Unas recientes reflexiones del basquetbolista argentino Luis Scola, integrante de la selección vice campeona del mundo, en las que destaca la actitud deportiva de Lionel Messi, que se hicieron virales en las redes sociales, son también un interesante mensaje para la política y la sociedad en general.
Entrevistado en el programa de televisión LNE, que conduce Luis Novarecio en canal A 24, difundidas en la web el martes 11, el ala-pívot del seleccionado albiceleste destacó la actitud trasparente de Messi en el campo de juego.
Describió al número 10 del Barcelona como un jugador que corre y driblea a rivales en el campo de juego sin nunca tirarse al piso simulando una falta deportiva. “Veo que el tipo no se tira. El tipo podría estar tirándose constantemente. Lo revientan a patadas, lo agarran de la camiseta y sigue corriendo y sigue corriendo y sigue corriendo”, una actitud absolutamente contraria a la que Scola observa en Argentina.
El verdadero ganador, sugiere el entrevistado, es quien respeta el fair play y que la presea que obtiene sea fruto del talento combinado con el entrenamiento físico, la dedicación y la actitud profesional adentro y afuera de la cancha.
Fue una apreciación para criticar la “cultura de la viveza”, de la “media trampa” de creer de que es posible ganar una competencia deportiva solo a fuerza de la emoción que despierta el vestir la camiseta de la selección.
Él cree que no es solo un asunto del deporte, sino un reflejo de un proceder en general de la sociedad que ha premiado más la famosa “mano de Dios” de Armando Maradona, un gol tramposo en un partido histórico contra Inglaterra, que la buena conducta de Messi. El deporte, señaló con razón, es un “reflejo de muchas más cosas”.
La viveza criolla alimenta una filosofía de vida de querer sacar ventaja de las circunstancias, aunque haya que utilizar medios malos o equivocados.
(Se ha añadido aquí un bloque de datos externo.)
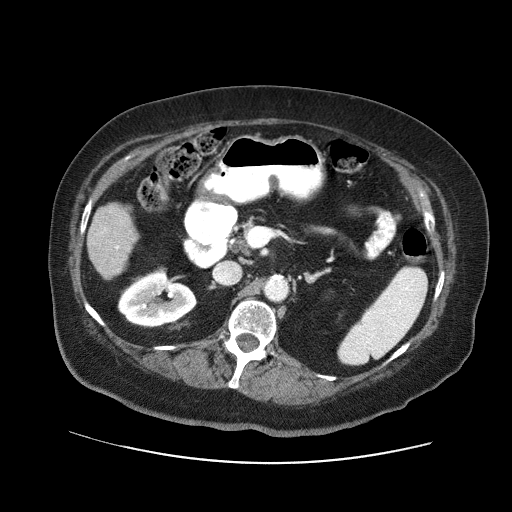
Contrast-enhanced abdominal CT (liver protocol), one axial slice; position 14 of 71 along the scan axis; reconstruction kernel STANDARD; 120 kVp; soft-tissue window (W 400 / L 40 HU); 2.5 mm slice thickness; 512 × 512 image matrix, field of view 400 × 400 mm. From the clinical record (not read from this slice): diagnosis: hepatocellular carcinoma (patient treated with transarterial chemoembolisation; whether this scan precedes or follows treatment is not stated here); TNM stage (as recorded): Stage-II; Child-Pugh class: A; tumour differentiation: poorly differentiated; tumour nodularity: multinodular.
Annotated regions visible in this slice (semi-automatically segmented with operator editing):
- liver parenchyma outside the tumour (the mass and vessels are separate outlines, so this box may not span the whole liver): bounding box (x1, y1, x2, y2) in pixels: (86, 202, 138, 280)
- portal vein: (116, 246, 119, 249)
Escuchar a Scola hablar sobre la “viveza” hace pensar en los males recurrentes de Argentina, especialmente en la política.
La corrupción en Argentina tiene su raíz en ello; que probablemente gane las elecciones una fórmula presidencial manchada por el robo en la política; que el presidente de la República sea abucheado en el Congreso cuando cumple con su mensaje a la nación; que los “piqueteros” corten las calles e impidan la circulación de los vehículos”; que las barras bravas se hayan adueñado de los espectáculos de fútbol.
Aunque es una característica que forma parte de una identidad no quiere decir que sea algo imperturbable.
En Uruguay, donde también existe la viveza criolla, la escuela del maestro Óscar Washington Tabárez en nuestra selección, que profesionalizó nuestro fútbol e hizo del fair play un signo de identidad, es un ejemplo de que es posible cambiar conductas perjudiciales.
Uruguay necesita imitar el modelo de Tabárez en otras esferas de la vida pública y desterrar aspectos de la idiosincrasia que son un veneno para la convivencia social.
En la campaña electoral se escuchan discursos tramposos de políticos dispuestos a ganar votos a como dé lugar, y ha perdido protagonismo el debate razonado entre adversarios.
Es un comportamiento que representa una pesada “ancla” que impide avanzar porque, como dijo Scola, “la actitud de la viveza nos frena”.